Dr Cordner was a regular home visitor all December; always being there for us. The end of 1969 was near and I was growing weaker, He was carrying his worry on his shoulders, always trying to be positive and encouraging, but on 29 December 1969 he made a decision: I was not waiting until January 6th to go to Women’s Hospital as mandated, but he was going to induce me at Greensborough Community Hospital that day! Again, bag packed. Children taken back to be with the family.

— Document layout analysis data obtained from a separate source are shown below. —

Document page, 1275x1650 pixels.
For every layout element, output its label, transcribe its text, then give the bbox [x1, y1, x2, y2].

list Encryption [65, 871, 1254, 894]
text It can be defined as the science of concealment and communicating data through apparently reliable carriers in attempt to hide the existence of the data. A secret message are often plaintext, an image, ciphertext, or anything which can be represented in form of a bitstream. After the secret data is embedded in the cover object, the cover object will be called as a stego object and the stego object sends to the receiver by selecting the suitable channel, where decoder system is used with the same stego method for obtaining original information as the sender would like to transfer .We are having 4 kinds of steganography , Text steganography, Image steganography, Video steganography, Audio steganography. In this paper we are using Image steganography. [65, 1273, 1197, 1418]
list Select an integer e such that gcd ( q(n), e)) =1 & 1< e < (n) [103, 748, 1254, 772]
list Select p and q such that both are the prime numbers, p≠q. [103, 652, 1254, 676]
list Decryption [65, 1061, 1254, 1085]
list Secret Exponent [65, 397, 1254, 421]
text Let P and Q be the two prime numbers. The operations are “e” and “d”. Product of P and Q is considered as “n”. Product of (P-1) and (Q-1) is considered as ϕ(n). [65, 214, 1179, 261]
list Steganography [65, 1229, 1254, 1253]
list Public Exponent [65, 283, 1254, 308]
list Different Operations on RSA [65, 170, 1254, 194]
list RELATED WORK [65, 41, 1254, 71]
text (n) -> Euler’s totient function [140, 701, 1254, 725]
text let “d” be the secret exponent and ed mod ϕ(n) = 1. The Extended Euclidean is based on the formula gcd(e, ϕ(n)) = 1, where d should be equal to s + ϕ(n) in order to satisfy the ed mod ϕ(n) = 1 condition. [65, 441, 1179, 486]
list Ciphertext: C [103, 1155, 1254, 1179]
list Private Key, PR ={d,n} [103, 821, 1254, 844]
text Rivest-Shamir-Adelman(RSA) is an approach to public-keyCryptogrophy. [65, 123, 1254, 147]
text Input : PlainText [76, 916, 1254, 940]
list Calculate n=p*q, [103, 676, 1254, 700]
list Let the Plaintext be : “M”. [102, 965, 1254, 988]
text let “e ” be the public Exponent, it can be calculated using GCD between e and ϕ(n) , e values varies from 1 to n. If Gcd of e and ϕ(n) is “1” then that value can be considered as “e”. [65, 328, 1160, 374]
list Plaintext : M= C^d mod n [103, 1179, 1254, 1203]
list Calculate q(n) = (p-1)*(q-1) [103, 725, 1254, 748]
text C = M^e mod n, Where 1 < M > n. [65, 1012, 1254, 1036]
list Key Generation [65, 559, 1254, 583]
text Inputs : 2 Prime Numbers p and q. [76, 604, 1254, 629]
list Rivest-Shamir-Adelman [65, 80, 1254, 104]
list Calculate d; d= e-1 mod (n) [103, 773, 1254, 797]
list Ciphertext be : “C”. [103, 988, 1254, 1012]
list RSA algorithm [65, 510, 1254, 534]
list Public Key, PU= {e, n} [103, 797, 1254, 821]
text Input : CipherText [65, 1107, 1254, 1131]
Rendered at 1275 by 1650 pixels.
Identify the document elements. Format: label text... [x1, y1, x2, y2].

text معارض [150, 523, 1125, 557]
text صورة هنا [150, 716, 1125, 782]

We quietly drove to the Hospital, this time for a wondrous outcome, the safe birth of our baby. My husband was told to go home, as was the custom of hospitals at that time. After many hours in a room of my own, always coughing (Dr Cordner did not leave the hospital but was too worried to stay in the room), I found my time devoid of everything and I concentrated on my baby. Then a special nursing sister was given to me and she stayed by my side always. Encouragement, kindness and soothing words flowed around me as the time stretched my imagination and anxiety lessened for the safe arrival. I am still not sure if this emergency hospitalization was only because my health was deteriorating or Dr Cordner was concerned my special baby could still be whisked away from me as every minute I was wracked with coughing. I couldn’t breathe. So vivid is this today, it catches my breath. ​30th January 1969 arrived and our beautiful baby daughter arrived safely, crying heartily, completing our family.

 

March 2020 Reflection
That was fifty years ago, crisis overcome. Since then many new challenges have been thrown upon me, both sad and joyful times; family, friends and community working together. Supporting one another will again help me, my family and our community to triumph over this new contagion, Covid-19.